# Корзина > НЕсуицид >  Что вы любите?

## Аска

Я не имею в виду какие-то глобальные вещи. Скажите просто, какие мелочи украшают вашу жизнь, придают ей маленький слабый оттенок приятности. я, например, люблю просыпаться зимой в начале девятого. Принимать ванну и пить холодный сладкий крепкий кофе. Еще я люблю, когда ночью в день рождения приходят поздравления. правда такого уже давно не было... Но это неважно.
А что нравится вам?

----------


## Raz1el

Хех, зимой проснутся утречком, долбануть мегакрепкого чаю, и сьесть яичницу с колбасой и белым хлебом   :Smile:   при этом зная что мать свалила на работу а в школу не надо... вот это бы очень украсило мою жизнь.
Ну и еще я люблю када никто не зудит под ухом, не парит мозг, и не спорит со мной  и еще соглашается с тем что я говорю без всяких фраз типа "да ты нифига не понимаеш".
Люблю играть на гитаре на своей,песни сочинять , эт тоже украшает жизнь кажется. Ну вобщем список можно пополнять и пополнять.

----------


## blooddrakon

Зимнее утро это замечательно, особенно выйти просто прогуляться таким утром !!!!! А еще замечательно когда зимой на улице ужасный мороз, а ты сидишь вечером дома, пьешь горячий кофе в тепле, смотришь за окно, и испытываешь радость от осознания, что никуда не надо выходить и можно просто посидеть дома отдохнуть. На гитаре я тоже люблю играть, да и вобще люблю слушать, и исполнять музыку !!!!

----------


## Beata

Сидеть ночью возле окна, укутавшись в теплый плед и смотреть в окно, где в свете одинокого фонаря медленно падають крупные хлопья снега... это одиноческтво, я люблю когда на душе спокойно и не нужно никуда спешить, чтобы успеть собраться с мыслями.

----------


## Аска

Клуб любителей снега и зимы)) Приятно встретить единомышленников - уже по 2м статьям)

----------


## Wolf

просыпаешься в час дня, дома никого, любимый музлон на всю катушку, никакого института. а наночь с друзьями в клуб или кататься по ночному городу. тока такое уже редкость  :Frown:

----------


## Betta

Люблю сидеть и слушать музыку вечером гденибудь на улице и смотреть на людей,которые кудато спешат.
И еще очень люблю быть рядом с лошадью...если их долго нет в моей жизни просто помираю

----------


## Аска

Betta, давненько тебя не видно было. Ты как?
Да, музыка... А вот людей не люблю.

----------


## taggart

*The great pleasure in life is doing what other people cannot do.*

Работу свою люблю. Хотя нет, не совсем так... люблю те тонкие внутринние ощущения когда решение, очередной, не решаемой задачи осталось прошлым :). А если решение ещё и делает банковский счет толще - вообще красота =). Хотя.. "жизненные" задачи могут радовать не хуже, а то и лучьше, "рабочих".
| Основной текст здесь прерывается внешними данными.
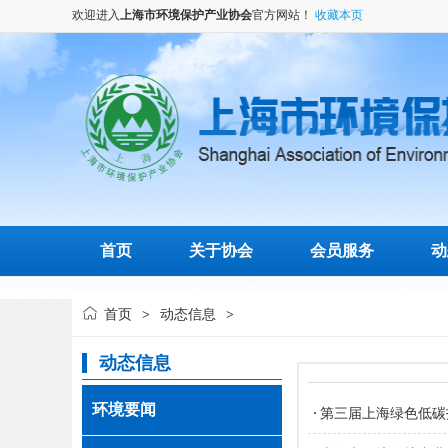
欢迎进入
上海市环境保护产业协会
官方网站！
收藏本页
首页
关于协会
会员服务
动
首页
动态信息
>
>
动态信息
环境要闻
第三届上海绿色低碳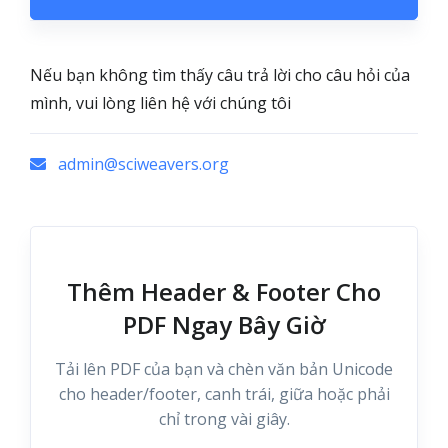
Nếu bạn không tìm thấy câu trả lời cho câu hỏi của
mình, vui lòng liên hệ với chúng tôi
admin@sciweavers.org
Thêm Header & Footer Cho
PDF Ngay Bây Giờ
Tải lên PDF của bạn và chèn văn bản Unicode
cho header/footer, canh trái, giữa hoặc phải
chỉ trong vài giây.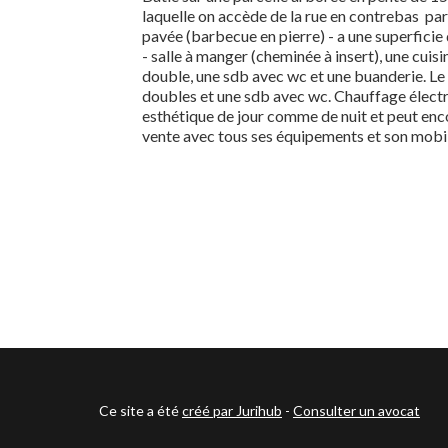
laquelle on accède de la rue en contrebas par
pavée (barbecue en pierre) - a une superfici
- salle à manger (cheminée à insert), une cu
double, une sdb avec wc et une buanderie. Le
doubles et une sdb avec wc. Chauffage électri
esthétique de jour comme de nuit et peut enc
vente avec tous ses équipements et son mobil
Ce site a été
créé par Jurihub
-
Consulter un avocat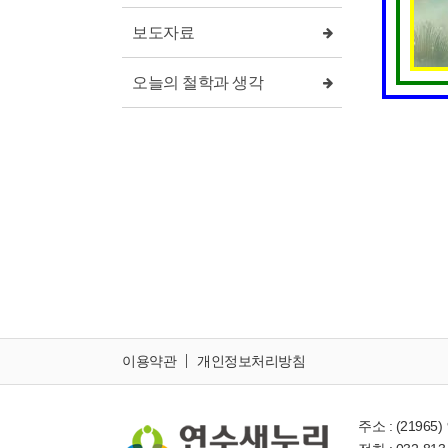
보도자료
오늘의 철학과 생각
이용약관
개인정보처리방침
주소 : (219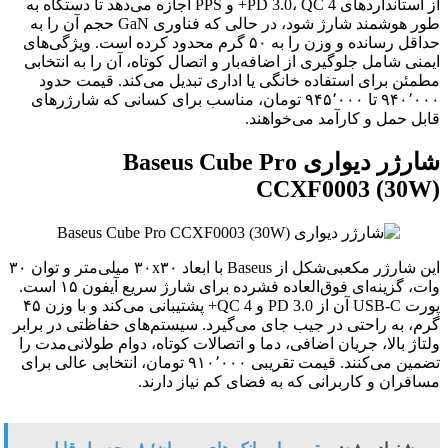
از استانداردهای PD 3.0، QC 4+ و PPS اجازه می‌دهد تا دستگاه به
طور هوشمند شارژ شود، در حالی که فناوری GaN حجم آن را به
حداقل رسانده و وزن را به ۵۰ گرم محدود کرده است. ویژگی‌های
ی شامل جلوگیری از اضافه‌بار و اتصال کوتاه، آن را به انتخابی
ن برای استفاده خانگی یا اداری تبدیل می‌کند. قیمت حدود
۹۴۰٬۰۰۰ تا ۹۴۵٬۰۰۰ تومان، مناسب برای کسانی که شارژرهای
 حمل و کارآمد می‌خواهند.
شارژر دیواری Baseus Cube Pro
CCXF0003 (30
این شارژر مکعبی‌شکل از Baseus با ابعاد ۳۰x۳۰ میلی‌متر و توان ۳۰
وات، گزینه‌ای فوق‌العاده فشرده برای شارژ سریع آیفون ۱۵ است.
پورت USB-C آن از PD 3.0 و QC 4+ پشتیبانی می‌کند و با وزن ۴۵
 به راحتی در جیب جای می‌گیرد. سیستم‌های حفاظتی در برابر
ژ بالا، جریان اضافی، دما و اتصالات کوتاه، دوام طولانی‌مدت را
تضمین می‌کنند. قیمت تقریبی ۹۱۰٬۰۰۰ تومان، انتخابی عالی برای
ران و کاربرانی که به فضای کم نیاز دارند.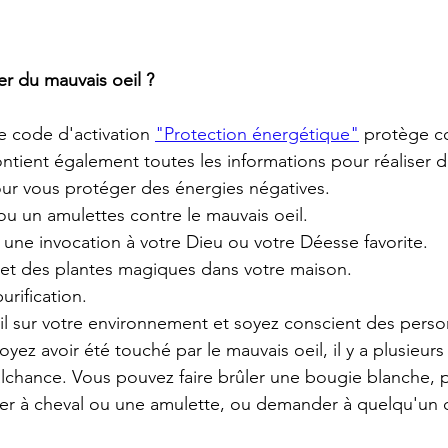
 du mauvais oeil ?
code d'activation 
"Protection énergétique"
 protège co
ntient également toutes les informations pour réaliser de
pour vous protéger des énergies négatives.
ou un amulettes contre le mauvais oeil.
u une invocation à votre Dieu ou votre Déesse favorite.
 et des plantes magiques dans votre maison.
purification.
il sur votre environnement et soyez conscient des perso
oyez avoir été touché par le mauvais oeil, il y a plusieurs
lchance. Vous pouvez faire brûler une bougie blanche, p
er à cheval ou une amulette, ou demander à quelqu'un d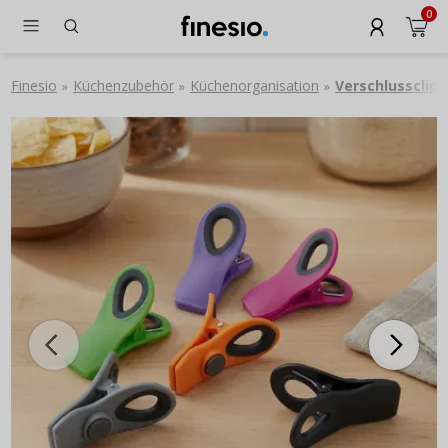
0
Finesio
Küchenzubehör
Küchenorganisation
Verschlussclips
»
»
»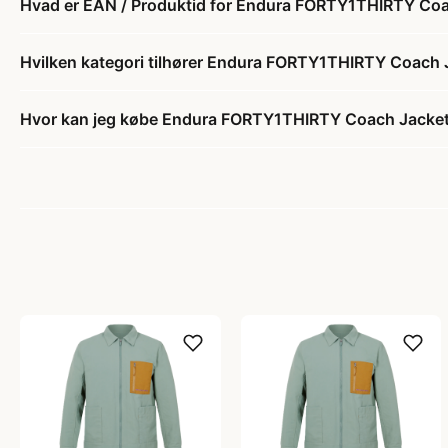
Hvad er EAN / Produktid for Endura FORTY1THIRTY Coac
Hvilken kategori tilhører Endura FORTY1THIRTY Coach J
Hvor kan jeg købe Endura FORTY1THIRTY Coach Jacket -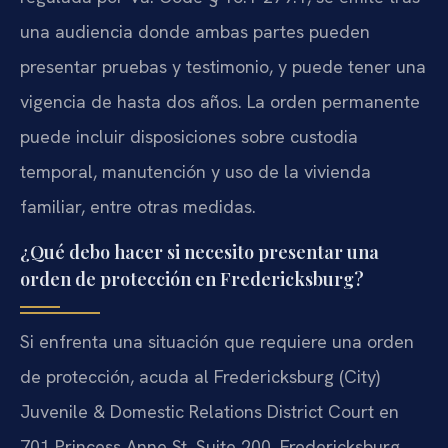
una audiencia donde ambas partes pueden
presentar pruebas y testimonio, y puede tener una
vigencia de hasta dos años. La orden permanente
puede incluir disposiciones sobre custodia
temporal, manutención y uso de la vivienda
familiar, entre otras medidas.
¿Qué debo hacer si necesito presentar una
orden de protección en Fredericksburg?
Si enfrenta una situación que requiere una orden
de protección, acuda al Fredericksburg (City)
Juvenile & Domestic Relations District Court en
701 Princess Anne St, Suite 200, Fredericksburg,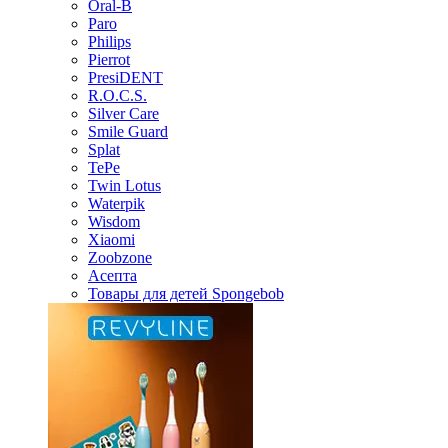
Oral-B
Paro
Philips
Pierrot
PresiDENT
R.O.C.S.
Silver Care
Smile Guard
Splat
TePe
Twin Lotus
Waterpik
Wisdom
Xiaomi
Zoobzone
Асепта
Товары для детей Spongebob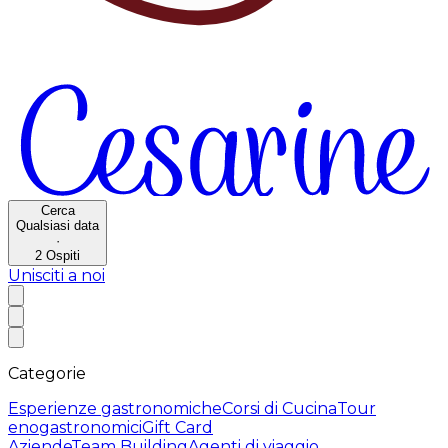
Cerca
Qualsiasi data
·
2
Ospiti
Unisciti a noi
Categorie
Esperienze gastronomiche
Corsi di Cucina
Tour
enogastronomici
Gift Card
Aziende
Team Building
Agenti di viaggio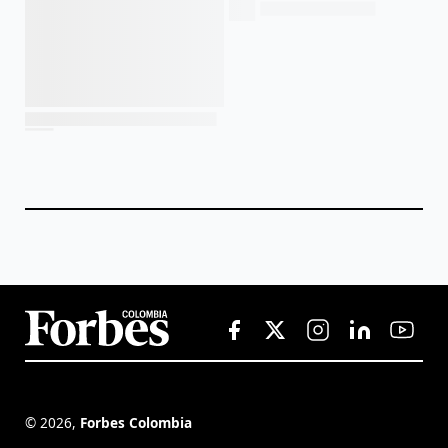
©
2026
,
Forbes Colombia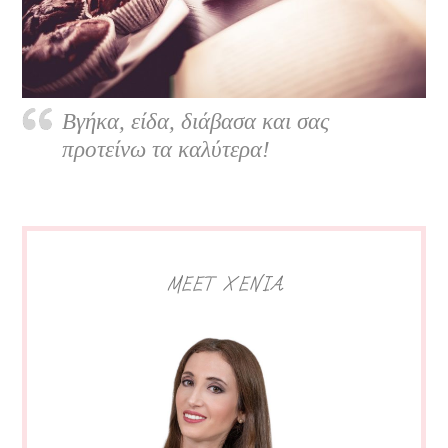
Βγήκα, είδα, διάβασα και σας
προτείνω τα καλύτερα!
MEET XENIA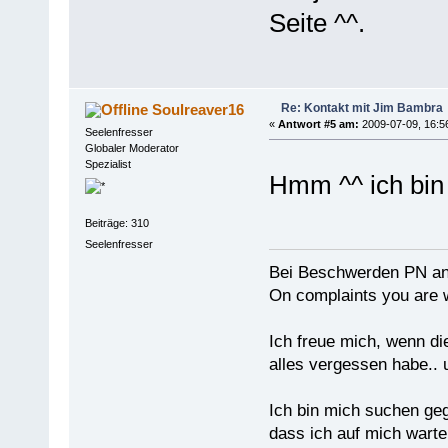
Seite ^^.
Re: Kontakt mit Jim Bambra
Soulreaver16
«
Antwort #5 am:
2009-07-09, 16:5
Seelenfresser
Globaler Moderator
Spezialist
Hmm ^^ ich bin 
Beiträge: 310
Seelenfresser
Bei Beschwerden PN an
On complaints you are w
Ich freue mich, wenn di
alles vergessen habe.. 
Ich bin mich suchen ge
dass ich auf mich warten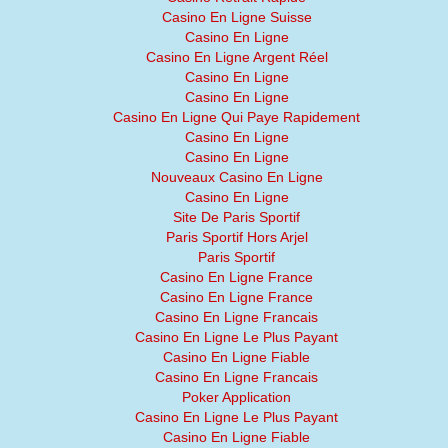
Casino En Ligne Suisse
Casino En Ligne
Casino En Ligne Argent Réel
Casino En Ligne
Casino En Ligne
Casino En Ligne Qui Paye Rapidement
Casino En Ligne
Casino En Ligne
Nouveaux Casino En Ligne
Casino En Ligne
Site De Paris Sportif
Paris Sportif Hors Arjel
Paris Sportif
Casino En Ligne France
Casino En Ligne France
Casino En Ligne Francais
Casino En Ligne Le Plus Payant
Casino En Ligne Fiable
Casino En Ligne Francais
Poker Application
Casino En Ligne Le Plus Payant
Casino En Ligne Fiable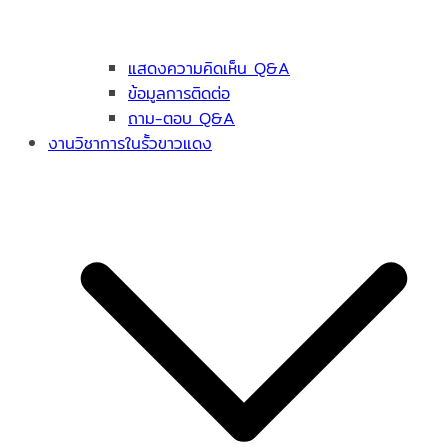
แสดงความคิดเห็น Q&A
ข้อมูลการติดต่อ
ถาม-ตอบ Q&A
งานวิชาการในรั้วขาวแดง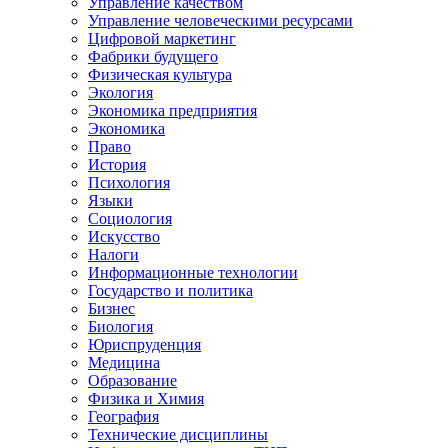
Управление качеством
Управление человеческими ресурсами
Цифровой маркетинг
Фабрики будущего
Физическая культура
Экология
Экономика предприятия
Экономика
Право
История
Психология
Языки
Социология
Искусство
Налоги
Информационные технологии
Государство и политика
Бизнес
Биология
Юриспруденция
Медицина
Образование
Физика и Химия
География
Технические дисциплины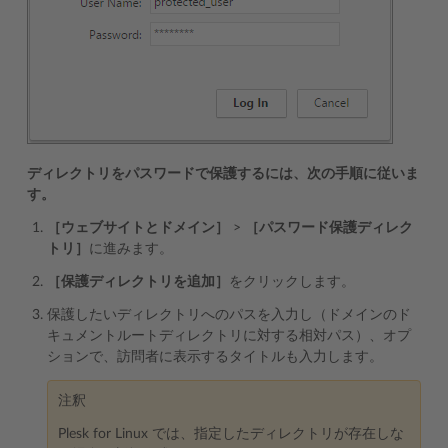
ディレクトリをパスワードで保護するには、次の手順に従いま
す。
［ウェブサイトとドメイン］
>
［パスワード保護ディレク
トリ］
に進みます。
［保護ディレクトリを追加］
をクリックします。
保護したいディレクトリへのパスを入力し（ドメインのド
キュメントルートディレクトリに対する相対パス）、オプ
ションで、訪問者に表示するタイトルも入力します。
注釈
Plesk for Linux では、指定したディレクトリが存在しな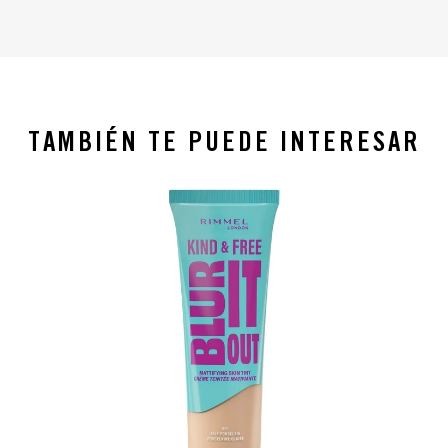
TAMBIÉN TE PUEDE INTERESAR
slide 1 of 4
Ещё бывает прикольно "оглянуться назад", за чашечкой крепкого кофе.. И с улыбкой подметить "ну и долпоеп ты, Флай, таким электронным микроскопом тааакииие гвозди, Н лет назад, забивал :). а ведь через какое-то время ты скажешь тоже самое про то, что ты делаешь сейчас".....

Ну а вообще, во всем можно найти свой прикол..когда есть настроение...когда есть настроение. Вот если, вдруг, нет - тогда да..не порадует ничего.

з.ы. швейцарские часы и швейцарский с-ы-р. (с). ;-D

----------


## Betta

Aska да норм вроде...токо сдать литературу надо.
Ливень...да тоже люблю летом,когда жарко вдрук как ливонет...но не люблю дождь с утра,он плоходействует на мое настроение

----------


## настёнок

ммм....люблю побыть одной дома и поваляться в кровати))

----------


## ryceHu4ka

кофе, сигариллы, красивых людей, мужскую одежду, виолончель...

----------


## огрызок тепла

тишину люблю. мне ее так не хватает...

----------


## U.F.O.

люблю деньги, но это не взаимно =\

----------


## Туман в ёжике

Люблю лимон

----------